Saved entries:
Content starts

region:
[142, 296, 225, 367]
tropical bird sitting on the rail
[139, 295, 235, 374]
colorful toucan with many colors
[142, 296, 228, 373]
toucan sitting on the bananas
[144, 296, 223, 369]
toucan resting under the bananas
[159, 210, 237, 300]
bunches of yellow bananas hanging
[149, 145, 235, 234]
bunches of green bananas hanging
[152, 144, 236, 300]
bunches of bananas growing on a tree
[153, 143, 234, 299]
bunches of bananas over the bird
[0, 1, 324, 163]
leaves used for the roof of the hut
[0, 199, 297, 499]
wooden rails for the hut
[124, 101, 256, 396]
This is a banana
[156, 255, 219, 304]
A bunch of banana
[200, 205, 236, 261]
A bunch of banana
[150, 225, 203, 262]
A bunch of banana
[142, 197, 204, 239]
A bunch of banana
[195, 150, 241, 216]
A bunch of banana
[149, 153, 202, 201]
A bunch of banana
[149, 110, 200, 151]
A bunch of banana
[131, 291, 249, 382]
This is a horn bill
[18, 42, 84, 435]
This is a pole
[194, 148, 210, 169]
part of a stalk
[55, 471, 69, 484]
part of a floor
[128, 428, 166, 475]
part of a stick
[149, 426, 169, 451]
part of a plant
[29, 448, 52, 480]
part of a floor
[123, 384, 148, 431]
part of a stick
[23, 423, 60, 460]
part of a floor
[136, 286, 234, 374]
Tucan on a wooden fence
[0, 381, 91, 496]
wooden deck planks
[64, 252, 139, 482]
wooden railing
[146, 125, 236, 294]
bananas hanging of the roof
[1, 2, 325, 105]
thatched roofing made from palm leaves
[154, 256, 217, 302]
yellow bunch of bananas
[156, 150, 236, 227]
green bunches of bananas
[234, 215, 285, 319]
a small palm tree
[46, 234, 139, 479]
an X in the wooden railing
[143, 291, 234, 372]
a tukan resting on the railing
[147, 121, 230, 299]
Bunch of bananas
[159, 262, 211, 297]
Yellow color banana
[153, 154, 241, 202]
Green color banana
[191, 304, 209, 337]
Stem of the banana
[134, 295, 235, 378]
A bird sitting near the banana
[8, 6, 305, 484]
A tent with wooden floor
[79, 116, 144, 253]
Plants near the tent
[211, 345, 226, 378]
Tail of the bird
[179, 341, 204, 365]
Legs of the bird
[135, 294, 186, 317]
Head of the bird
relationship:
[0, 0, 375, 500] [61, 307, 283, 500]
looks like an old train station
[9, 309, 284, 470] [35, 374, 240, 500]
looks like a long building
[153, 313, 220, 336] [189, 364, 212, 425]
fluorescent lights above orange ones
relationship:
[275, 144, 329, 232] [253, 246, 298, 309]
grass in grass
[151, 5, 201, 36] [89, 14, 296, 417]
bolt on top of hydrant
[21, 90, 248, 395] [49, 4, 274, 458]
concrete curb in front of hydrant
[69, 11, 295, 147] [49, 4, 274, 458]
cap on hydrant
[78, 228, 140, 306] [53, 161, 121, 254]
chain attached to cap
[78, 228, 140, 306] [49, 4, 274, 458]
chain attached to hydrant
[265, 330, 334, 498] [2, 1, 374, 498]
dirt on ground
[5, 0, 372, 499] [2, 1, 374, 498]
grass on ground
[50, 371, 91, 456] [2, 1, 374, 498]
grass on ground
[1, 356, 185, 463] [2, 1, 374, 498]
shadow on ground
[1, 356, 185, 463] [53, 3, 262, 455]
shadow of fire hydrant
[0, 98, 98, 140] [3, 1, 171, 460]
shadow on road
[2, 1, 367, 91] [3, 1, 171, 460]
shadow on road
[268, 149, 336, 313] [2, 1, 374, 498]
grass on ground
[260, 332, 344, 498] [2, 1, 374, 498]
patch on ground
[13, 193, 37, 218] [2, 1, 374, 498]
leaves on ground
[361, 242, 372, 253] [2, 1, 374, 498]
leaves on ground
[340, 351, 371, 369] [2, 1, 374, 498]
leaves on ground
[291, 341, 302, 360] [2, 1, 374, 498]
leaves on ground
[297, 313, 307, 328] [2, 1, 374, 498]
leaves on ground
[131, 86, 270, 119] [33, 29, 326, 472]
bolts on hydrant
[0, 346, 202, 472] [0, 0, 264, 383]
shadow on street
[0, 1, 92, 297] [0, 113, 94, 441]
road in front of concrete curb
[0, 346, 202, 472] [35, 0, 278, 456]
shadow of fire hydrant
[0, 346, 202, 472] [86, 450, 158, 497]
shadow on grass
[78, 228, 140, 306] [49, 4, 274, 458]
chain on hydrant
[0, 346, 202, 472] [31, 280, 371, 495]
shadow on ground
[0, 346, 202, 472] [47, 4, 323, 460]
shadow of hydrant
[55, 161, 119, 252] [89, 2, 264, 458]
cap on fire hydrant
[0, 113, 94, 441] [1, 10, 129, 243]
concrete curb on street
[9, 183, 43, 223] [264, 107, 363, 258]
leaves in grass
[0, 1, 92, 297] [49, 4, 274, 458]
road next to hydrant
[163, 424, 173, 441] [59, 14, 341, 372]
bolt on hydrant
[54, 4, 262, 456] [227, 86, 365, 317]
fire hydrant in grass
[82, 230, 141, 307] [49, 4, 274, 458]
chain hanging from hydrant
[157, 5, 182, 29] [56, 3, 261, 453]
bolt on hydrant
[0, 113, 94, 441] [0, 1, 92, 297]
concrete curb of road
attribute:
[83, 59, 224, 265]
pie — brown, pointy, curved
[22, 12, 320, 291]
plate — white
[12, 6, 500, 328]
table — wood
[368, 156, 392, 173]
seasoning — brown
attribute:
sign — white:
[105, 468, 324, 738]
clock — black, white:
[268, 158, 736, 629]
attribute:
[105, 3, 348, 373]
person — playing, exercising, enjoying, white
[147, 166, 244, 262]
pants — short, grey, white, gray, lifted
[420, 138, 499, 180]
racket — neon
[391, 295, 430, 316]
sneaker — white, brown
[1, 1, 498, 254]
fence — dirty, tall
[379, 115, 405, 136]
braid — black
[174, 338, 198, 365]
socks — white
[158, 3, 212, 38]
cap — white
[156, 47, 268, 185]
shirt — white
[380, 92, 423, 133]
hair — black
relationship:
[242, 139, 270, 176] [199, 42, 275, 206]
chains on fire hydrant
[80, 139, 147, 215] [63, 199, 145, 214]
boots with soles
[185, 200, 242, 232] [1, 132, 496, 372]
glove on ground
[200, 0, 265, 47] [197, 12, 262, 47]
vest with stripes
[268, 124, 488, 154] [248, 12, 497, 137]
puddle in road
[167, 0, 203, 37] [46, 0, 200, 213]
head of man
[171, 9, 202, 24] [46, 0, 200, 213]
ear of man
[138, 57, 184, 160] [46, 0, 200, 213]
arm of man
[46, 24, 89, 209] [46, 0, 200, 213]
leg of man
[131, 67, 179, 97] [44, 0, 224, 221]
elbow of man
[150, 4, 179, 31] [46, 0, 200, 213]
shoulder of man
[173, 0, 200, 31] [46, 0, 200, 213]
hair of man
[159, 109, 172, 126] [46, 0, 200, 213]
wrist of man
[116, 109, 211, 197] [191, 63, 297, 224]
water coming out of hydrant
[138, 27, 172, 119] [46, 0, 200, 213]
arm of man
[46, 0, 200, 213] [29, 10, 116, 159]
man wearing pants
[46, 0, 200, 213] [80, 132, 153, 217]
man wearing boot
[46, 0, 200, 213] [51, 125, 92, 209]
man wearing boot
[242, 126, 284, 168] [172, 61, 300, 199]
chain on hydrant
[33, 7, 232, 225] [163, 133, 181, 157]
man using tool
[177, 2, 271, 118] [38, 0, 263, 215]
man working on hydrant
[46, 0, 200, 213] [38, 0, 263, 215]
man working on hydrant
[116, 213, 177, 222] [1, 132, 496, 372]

Content ends

WHAT TO WORK ON: Will you repeat every one of the items above word for word, with nothing altered?

RESPONSE BOX:
region:
[142, 296, 225, 367]
tropical bird sitting on the rail
[139, 295, 235, 374]
colorful toucan with many colors
[142, 296, 228, 373]
toucan sitting on the bananas
[144, 296, 223, 369]
toucan resting under the bananas
[159, 210, 237, 300]
bunches of yellow bananas hanging
[149, 145, 235, 234]
bunches of green bananas hanging
[152, 144, 236, 300]
bunches of bananas growing on a tree
[153, 143, 234, 299]
bunches of bananas over the bird
[0, 1, 324, 163]
leaves used for the roof of the hut
[0, 199, 297, 499]
wooden rails for the hut
[124, 101, 256, 396]
This is a banana
[156, 255, 219, 304]
A bunch of banana
[200, 205, 236, 261]
A bunch of banana
[150, 225, 203, 262]
A bunch of banana
[142, 197, 204, 239]
A bunch of banana
[195, 150, 241, 216]
A bunch of banana
[149, 153, 202, 201]
A bunch of banana
[149, 110, 200, 151]
A bunch of banana
[131, 291, 249, 382]
This is a horn bill
[18, 42, 84, 435]
This is a pole
[194, 148, 210, 169]
part of a stalk
[55, 471, 69, 484]
part of a floor
[128, 428, 166, 475]
part of a stick
[149, 426, 169, 451]
part of a plant
[29, 448, 52, 480]
part of a floor
[123, 384, 148, 431]
part of a stick
[23, 423, 60, 460]
part of a floor
[136, 286, 234, 374]
Tucan on a wooden fence
[0, 381, 91, 496]
wooden deck planks
[64, 252, 139, 482]
wooden railing
[146, 125, 236, 294]
bananas hanging of the roof
[1, 2, 325, 105]
thatched roofing made from palm leaves
[154, 256, 217, 302]
yellow bunch of bananas
[156, 150, 236, 227]
green bunches of bananas
[234, 215, 285, 319]
a small palm tree
[46, 234, 139, 479]
an X in the wooden railing
[143, 291, 234, 372]
a tukan resting on the railing
[147, 121, 230, 299]
Bunch of bananas
[159, 262, 211, 297]
Yellow color banana
[153, 154, 241, 202]
Green color banana
[191, 304, 209, 337]
Stem of the banana
[134, 295, 235, 378]
A bird sitting near the banana
[8, 6, 305, 484]
A tent with wooden floor
[79, 116, 144, 253]
Plants near the tent
[211, 345, 226, 378]
Tail of the bird
[179, 341, 204, 365]
Legs of the bird
[135, 294, 186, 317]
Head of the bird
relationship:
[0, 0, 375, 500] [61, 307, 283, 500]
looks like an old train station
[9, 309, 284, 470] [35, 374, 240, 500]
looks like a long building
[153, 313, 220, 336] [189, 364, 212, 425]
fluorescent lights above orange ones
relationship:
[275, 144, 329, 232] [253, 246, 298, 309]
grass in grass
[151, 5, 201, 36] [89, 14, 296, 417]
bolt on top of hydrant
[21, 90, 248, 395] [49, 4, 274, 458]
concrete curb in front of hydrant
[69, 11, 295, 147] [49, 4, 274, 458]
cap on hydrant
[78, 228, 140, 306] [53, 161, 121, 254]
chain attached to cap
[78, 228, 140, 306] [49, 4, 274, 458]
chain attached to hydrant
[265, 330, 334, 498] [2, 1, 374, 498]
dirt on ground
[5, 0, 372, 499] [2, 1, 374, 498]
grass on ground
[50, 371, 91, 456] [2, 1, 374, 498]
grass on ground
[1, 356, 185, 463] [2, 1, 374, 498]
shadow on ground
[1, 356, 185, 463] [53, 3, 262, 455]
shadow of fire hydrant
[0, 98, 98, 140] [3, 1, 171, 460]
shadow on road
[2, 1, 367, 91] [3, 1, 171, 460]
shadow on road
[268, 149, 336, 313] [2, 1, 374, 498]
grass on ground
[260, 332, 344, 498] [2, 1, 374, 498]
patch on ground
[13, 193, 37, 218] [2, 1, 374, 498]
leaves on ground
[361, 242, 372, 253] [2, 1, 374, 498]
leaves on ground
[340, 351, 371, 369] [2, 1, 374, 498]
leaves on ground
[291, 341, 302, 360] [2, 1, 374, 498]
leaves on ground
[297, 313, 307, 328] [2, 1, 374, 498]
leaves on ground
[131, 86, 270, 119] [33, 29, 326, 472]
bolts on hydrant
[0, 346, 202, 472] [0, 0, 264, 383]
shadow on street
[0, 1, 92, 297] [0, 113, 94, 441]
road in front of concrete curb
[0, 346, 202, 472] [35, 0, 278, 456]
shadow of fire hydrant
[0, 346, 202, 472] [86, 450, 158, 497]
shadow on grass
[78, 228, 140, 306] [49, 4, 274, 458]
chain on hydrant
[0, 346, 202, 472] [31, 280, 371, 495]
shadow on ground
[0, 346, 202, 472] [47, 4, 323, 460]
shadow of hydrant
[55, 161, 119, 252] [89, 2, 264, 458]
cap on fire hydrant
[0, 113, 94, 441] [1, 10, 129, 243]
concrete curb on street
[9, 183, 43, 223] [264, 107, 363, 258]
leaves in grass
[0, 1, 92, 297] [49, 4, 274, 458]
road next to hydrant
[163, 424, 173, 441] [59, 14, 341, 372]
bolt on hydrant
[54, 4, 262, 456] [227, 86, 365, 317]
fire hydrant in grass
[82, 230, 141, 307] [49, 4, 274, 458]
chain hanging from hydrant
[157, 5, 182, 29] [56, 3, 261, 453]
bolt on hydrant
[0, 113, 94, 441] [0, 1, 92, 297]
concrete curb of road
attribute:
[83, 59, 224, 265]
pie — brown, pointy, curved
[22, 12, 320, 291]
plate — white
[12, 6, 500, 328]
table — wood
[368, 156, 392, 173]
seasoning — brown
attribute:
sign — white:
[105, 468, 324, 738]
clock — black, white:
[268, 158, 736, 629]
attribute:
[105, 3, 348, 373]
person — playing, exercising, enjoying, white
[147, 166, 244, 262]
pants — short, grey, white, gray, lifted
[420, 138, 499, 180]
racket — neon
[391, 295, 430, 316]
sneaker — white, brown
[1, 1, 498, 254]
fence — dirty, tall
[379, 115, 405, 136]
braid — black
[174, 338, 198, 365]
socks — white
[158, 3, 212, 38]
cap — white
[156, 47, 268, 185]
shirt — white
[380, 92, 423, 133]
hair — black
relationship:
[242, 139, 270, 176] [199, 42, 275, 206]
chains on fire hydrant
[80, 139, 147, 215] [63, 199, 145, 214]
boots with soles
[185, 200, 242, 232] [1, 132, 496, 372]
glove on ground
[200, 0, 265, 47] [197, 12, 262, 47]
vest with stripes
[268, 124, 488, 154] [248, 12, 497, 137]
puddle in road
[167, 0, 203, 37] [46, 0, 200, 213]
head of man
[171, 9, 202, 24] [46, 0, 200, 213]
ear of man
[138, 57, 184, 160] [46, 0, 200, 213]
arm of man
[46, 24, 89, 209] [46, 0, 200, 213]
leg of man
[131, 67, 179, 97] [44, 0, 224, 221]
elbow of man
[150, 4, 179, 31] [46, 0, 200, 213]
shoulder of man
[173, 0, 200, 31] [46, 0, 200, 213]
hair of man
[159, 109, 172, 126] [46, 0, 200, 213]
wrist of man
[116, 109, 211, 197] [191, 63, 297, 224]
water coming out of hydrant
[138, 27, 172, 119] [46, 0, 200, 213]
arm of man
[46, 0, 200, 213] [29, 10, 116, 159]
man wearing pants
[46, 0, 200, 213] [80, 132, 153, 217]
man wearing boot
[46, 0, 200, 213] [51, 125, 92, 209]
man wearing boot
[242, 126, 284, 168] [172, 61, 300, 199]
chain on hydrant
[33, 7, 232, 225] [163, 133, 181, 157]
man using tool
[177, 2, 271, 118] [38, 0, 263, 215]
man working on hydrant
[46, 0, 200, 213] [38, 0, 263, 215]
man working on hydrant
[116, 213, 177, 222] [1, 132, 496, 372]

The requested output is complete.